In early 1952, Lewis “Lew” Henry Ward had been the part-time village marshal for over twenty years. For much of that time, the village had experienced parking problems with the employees at Hurd Lock. Hurd Lock often operated three shifts and employed up to 1,300 employees. With the village population only being 800 and limited parking around the Hurd Lock facility, Hurd Lock employees came from all of the nearby communities. As a result, cars were illegally parked on the street and in driveways.

Because of the three shift operation and Lew only working part-time, it had become impossible to address the parking issue. Complicating the situation, after World War II more of the Hurd Lock employees were driving themselves and not carpooling, which meant there were even more cars parked around the facility.

Additionally, many of the employees were young and liked high-powered cars.
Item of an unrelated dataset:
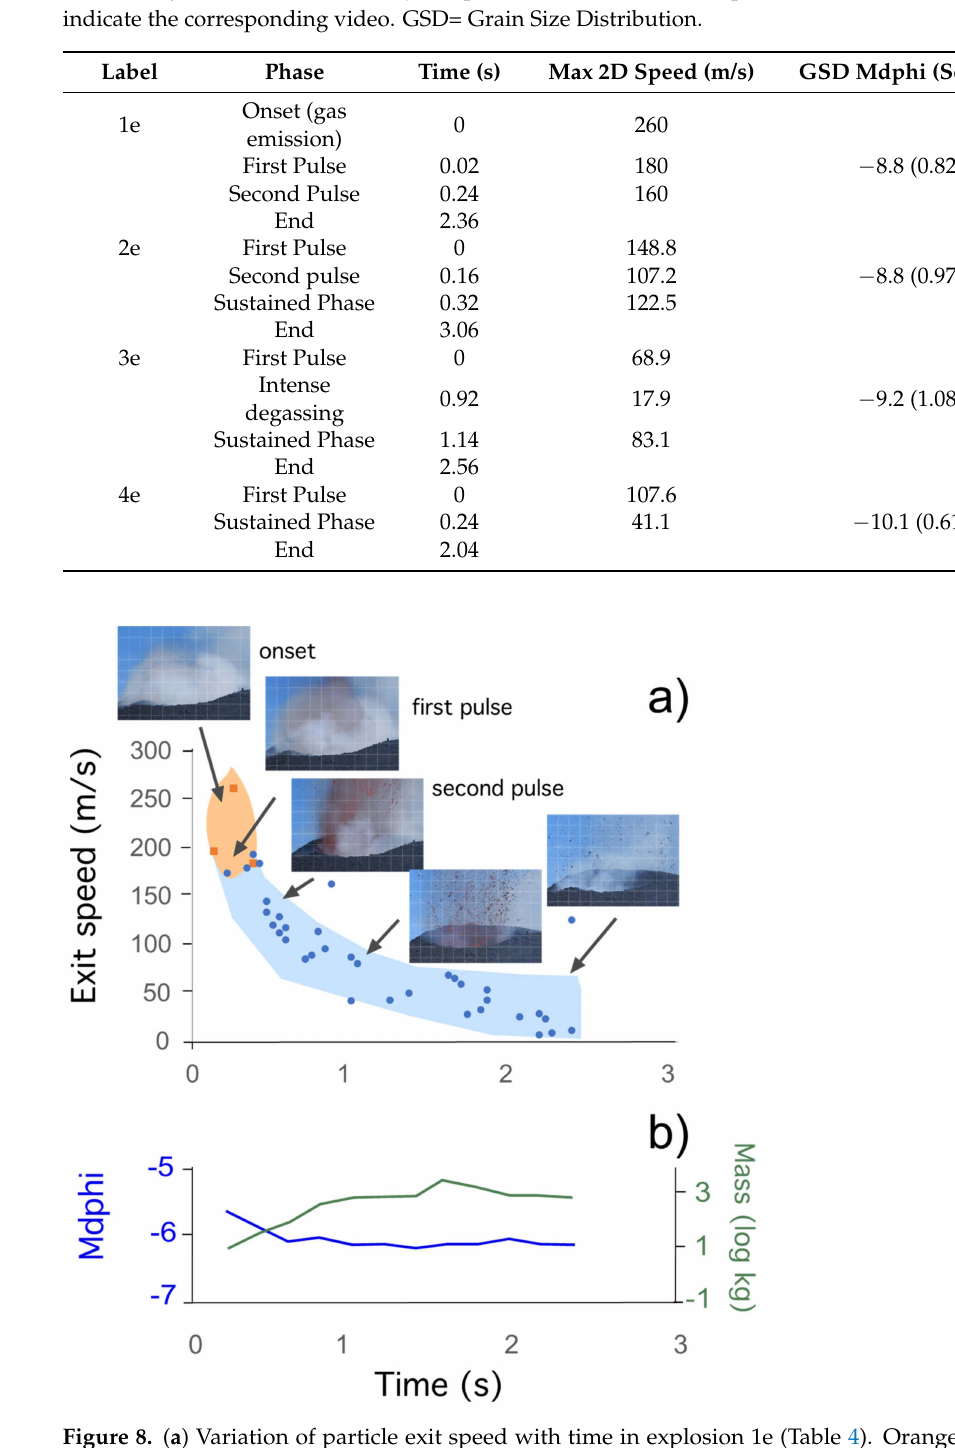
Figure 8. ( a ) Variation of particle exit speed with time in explosion 1e (Table 4). Orange squares: gas stream velocity, blue dots, particle velocity. Data uncertainty is highlighted by colored areas; ( b ) variation of measured Mdphi and instantaneous emitted mass with time. The explosions start with a weak gas emission which is not recorded in these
Cars speeding while leaving town was becoming a problem.

Lew did not want to work full-time and was looking to retire. So about April 1, 1952, the Almont Village Council hired Ed D’Arcy to be the full-time village marshal.

Ed initially issued warning tickets for a couple of weeks before beginning to actually issue parking tickets on April 18, 1952. The parking issue began to improve, but without a village police car it was impossible for Ed to address the speeding issue.

The village council ordered a police car which was delivered at the beginning of July. Village residents and travelers through Almont were surprised by being stopped while going through town. As with the parking tickets, Ed issued warnings before he began writing actual speeding tickets.

Growing up in a small town, Ed knew everyone and they knew him. When he received a call about a teenager driving recklessly, Ed only needed a description of the car to know who was involved. On many occasions he would go to the teenager’s parents’ home and get there before the son or daughter got home. Ed would go in, sit down to a cup of coffee, discuss the situation with the parents, and then leave when the child got home. As long as no one got hurt and there wasn’t destruction of property, Ed let the parents hand out the punishment.

The village police car didn’t last long. On January 31, 1953, Dr. Paul Swayze’s office received a frantic call from Mr. and Mrs. William Ebeling, who lived on Hollow Corners Road. Their three-month old baby, Wilma, was having trouble breathing and desperately needed oxygen. Miss Clark, Dr. Swayze’s nurse, called Fire Chief Al Stanlake looking for the village’s oxygen equipment and then called Ed D’Arcy because the equipment was in the village patrol car.

Ed was at his home on Howland Road. He jumped into the patrol car and headed to Ebeling’s at a high rate of speed. As he was traveling west on Hollow Corners, he approached Pete Spencer’s farm. Pete was starting out of his driveway, which caused Ed to swerve to miss him. One of the farm’s barns sat close to the road and usually cast a shadow on the road. As a result, in the winter, that section of road would remain snow covered and icy when the rest of the road was clear. After missing Pete’s car, Ed hit this patch of ice and lost control of the vehicle. The car slid and spun for about a hundred feet and then rolled over. Back on its wheels, the patrol car went into the ditch backward and ran over tree stumps and rocks further damaging the car.

Pete pulled his car back into the driveway and with son Tom, ran to check on Ed. Ed was out of the car and seemingly unhurt. He was searching for his gun.

Following behind and also going at a high rate of speed, Dr. Swayze hit the ice and lost control of his car. He slid into the ditch on the other side of the road and ran over a mail box.

Neither man was seriously hurt but their cars could not be driven. Pete loaded the oxygen equipment in his car and took Dr. Swayze to the Ebeling’s. Shortly thereafter, Al Stanlake arrived and picked up Ed and they went to the Ebeling’s.

The baby was saved and at the time the news article about the patrol car being wrecked was published the baby was still in Mount Clemens Hospital and getting along fairly well.

After looking at his demolished police car – roof crushed, all windows blown out, and both sides dented and broken – Ed said, “I guess I believe in miracles. Yep, I’ll argue anyone about miracles.”